_Supplied text_
## Start
“Observational amateur astronomer” Mary Stewart Adams illuminates the sky for earthlings

The view from Headlands Dark Sky Park.

Who knew there was such a thing as an International Dark Sky Park?

Your peripatetic columnist found someone who not only knew about it, but made it happen in northern Michigan. Through Mary’s efforts, 600 forested acres of pristine Lake Michigan shoreline were so designated in 2011. The designation was the 6th in the country and only the 9th in the world. (There are now 100 International Dark Sky Parks worldwide.)

Mary combines ancient star lore with philosophy, art and  literature. She directed award-winning programs at Headlands Park, in Mackinaw City, for 9 years. A change in county administration led to a clash of objectives and Mary resigned last spring. Nonetheless, she continues to awaken others to the night sky.

Click to visit the public radio page listing many of Mary’s broadcasts.

A self-described star lore historian, Mary cruises the northern Great Lakes narrating the starry skies with Shepler’s Mackinac Island Ferry and Drummond Island and Traverse City Tall Ships. She also produces an insightful weekly segment The Storyteller’s Night Sky on Interlochen Public Radio.

Consider this one, from May 28, on the Godiva Moon:

In 1678, the Godiva Procession was instituted in Coventry, England, to commemorate and honor Lady Godiva, who rode naked on horseback through the main street to protest her husband’s intent to raise taxes on the poor. Nearly 200 years later, in 1842, Alfred Tennyson found himself waiting on a train in Coventry and penned his iconic poem about it, which we can imagine is being written across the evening sky this week as the moon comes to full phase and sweeps past the outer planets, Jupiter, Saturn and Mars.

Mary graduated from the U of M, ’86, with a degree in English Lit.  In college she was arts & entertainment editor for the MI Daily. She later interned in NYC for Rolling Stone and in Detroit for NBC/TV. After running a family business In NY for 2 years, she returned to Michigan for marriage, grad school (library science) and starting a family. She and her husband divorced after 11 years, leaving her to raise 4 kids on her own. Her youngest was 6 weeks old.

Mary’s parenting approach: “enthusiasm and good educations.” All 4 kids are now pursuing interesting careers or academics. As with many single parent households, resources were scarce. Mary says, “I raised my kids with the intent to nourish their imaginations. When you have a rich imagination you never feel without.”

Mary gets her spunk from her mother. Her mom’s advice: “Do what you love.”

As a young mother reading to her children, Mary noticed the “high moral wisdom” moving through fairy tales corresponded to that of ancient mythologies. And that “the wisdom once  taught in ancient sacred centers is a foundation for the world’s religions. It’s rooted in an understanding of the human relationship to the stars. Humanity’s striving to know the stars has been expressed in the highest achievements in art, literature, science and civic organization.”  From before the Egyptian pyramids, she says, to the paintings of Boticelli, to the poetry of Keats, to the Large Telescope Array in the Atacama Desert of Chile.

“My work’s about nourishing the soul, affirming our connection to our celestial environment,” Mary says. Celestial occurrences determined the location of sacred sites for performing community rituals. Tribal elders observed where the sun rose and set each season  to decide when to bless birth or honor the dead. “Ancient cultures read the stars to tell them how to be more fully human.”
## End
_Task data_
## Start
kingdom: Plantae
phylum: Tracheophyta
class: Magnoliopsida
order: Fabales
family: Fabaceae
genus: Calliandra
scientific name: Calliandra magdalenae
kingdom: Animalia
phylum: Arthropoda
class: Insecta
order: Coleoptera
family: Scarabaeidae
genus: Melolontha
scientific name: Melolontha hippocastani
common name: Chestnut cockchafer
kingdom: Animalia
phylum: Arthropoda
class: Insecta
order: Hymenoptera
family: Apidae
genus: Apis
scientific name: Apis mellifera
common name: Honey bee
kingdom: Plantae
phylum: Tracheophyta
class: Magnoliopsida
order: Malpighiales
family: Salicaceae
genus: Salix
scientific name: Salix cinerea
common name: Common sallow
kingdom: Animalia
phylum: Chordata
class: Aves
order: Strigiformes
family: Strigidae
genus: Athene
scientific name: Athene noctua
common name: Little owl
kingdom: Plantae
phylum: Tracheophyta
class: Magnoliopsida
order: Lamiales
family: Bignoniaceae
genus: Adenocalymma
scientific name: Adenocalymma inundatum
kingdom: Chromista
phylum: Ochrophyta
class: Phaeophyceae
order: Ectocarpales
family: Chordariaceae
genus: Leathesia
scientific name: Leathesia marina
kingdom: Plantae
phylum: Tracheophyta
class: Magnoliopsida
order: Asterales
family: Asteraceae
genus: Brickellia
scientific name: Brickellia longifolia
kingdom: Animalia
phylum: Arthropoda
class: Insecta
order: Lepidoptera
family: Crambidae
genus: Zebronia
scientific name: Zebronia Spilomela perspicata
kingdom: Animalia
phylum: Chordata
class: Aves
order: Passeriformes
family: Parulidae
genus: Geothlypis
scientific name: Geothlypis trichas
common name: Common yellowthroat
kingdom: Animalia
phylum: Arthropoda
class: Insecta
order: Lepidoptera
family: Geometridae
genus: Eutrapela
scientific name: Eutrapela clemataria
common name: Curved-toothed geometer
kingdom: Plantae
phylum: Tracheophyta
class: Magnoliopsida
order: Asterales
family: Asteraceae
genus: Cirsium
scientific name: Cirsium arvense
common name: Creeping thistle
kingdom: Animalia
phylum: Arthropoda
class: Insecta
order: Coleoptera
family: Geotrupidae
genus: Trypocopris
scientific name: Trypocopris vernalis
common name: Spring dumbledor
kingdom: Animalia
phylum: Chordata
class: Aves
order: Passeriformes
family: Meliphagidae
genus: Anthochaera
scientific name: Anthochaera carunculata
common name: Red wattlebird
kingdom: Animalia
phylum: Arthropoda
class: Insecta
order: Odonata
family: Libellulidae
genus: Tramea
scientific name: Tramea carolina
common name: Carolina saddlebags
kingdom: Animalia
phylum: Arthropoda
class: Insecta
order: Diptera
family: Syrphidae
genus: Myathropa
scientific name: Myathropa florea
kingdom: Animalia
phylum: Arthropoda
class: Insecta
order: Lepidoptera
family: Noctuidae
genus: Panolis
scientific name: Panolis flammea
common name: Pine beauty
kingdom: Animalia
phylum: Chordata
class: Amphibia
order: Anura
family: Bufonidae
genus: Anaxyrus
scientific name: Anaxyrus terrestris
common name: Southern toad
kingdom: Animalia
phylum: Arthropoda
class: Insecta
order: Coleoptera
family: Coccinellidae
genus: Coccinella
## End
_Goals_
[a] Answer these questions using the profile of Mary Stewart Adams:
(i) In what year were the 600 forested acres of Lake Michigan shoreline named an International Dark Sky Park?
(ii) What subject was Mary's degree from the U of M in?
(iii) What advice did Mary's mother give?
[b] Edit the listing from the line with "family: Parulidae" up to and including the line with "genus: Tramea", changing each "common name" to "vernacular name" and leaving everything else as it is. Return only those lines.

_Exercise responses_
[a]
(i) 2011
(ii) English Lit
(iii) "Do what you love."

[b]
family: Parulidae
genus: Geothlypis
scientific name: Geothlypis trichas
vernacular name: Common yellowthroat
kingdom: Animalia
phylum: Arthropoda
class: Insecta
order: Lepidoptera
family: Geometridae
genus: Eutrapela
scientific name: Eutrapela clemataria
vernacular name: Curved-toothed geometer
kingdom: Plantae
phylum: Tracheophyta
class: Magnoliopsida
order: Asterales
family: Asteraceae
genus: Cirsium
scientific name: Cirsium arvense
vernacular name: Creeping thistle
kingdom: Animalia
phylum: Arthropoda
class: Insecta
order: Coleoptera
family: Geotrupidae
genus: Trypocopris
scientific name: Trypocopris vernalis
vernacular name: Spring dumbledor
kingdom: Animalia
phylum: Chordata
class: Aves
order: Passeriformes
family: Meliphagidae
genus: Anthochaera
scientific name: Anthochaera carunculata
vernacular name: Red wattlebird
kingdom: Animalia
phylum: Arthropoda
class: Insecta
order: Odonata
family: Libellulidae
genus: Tramea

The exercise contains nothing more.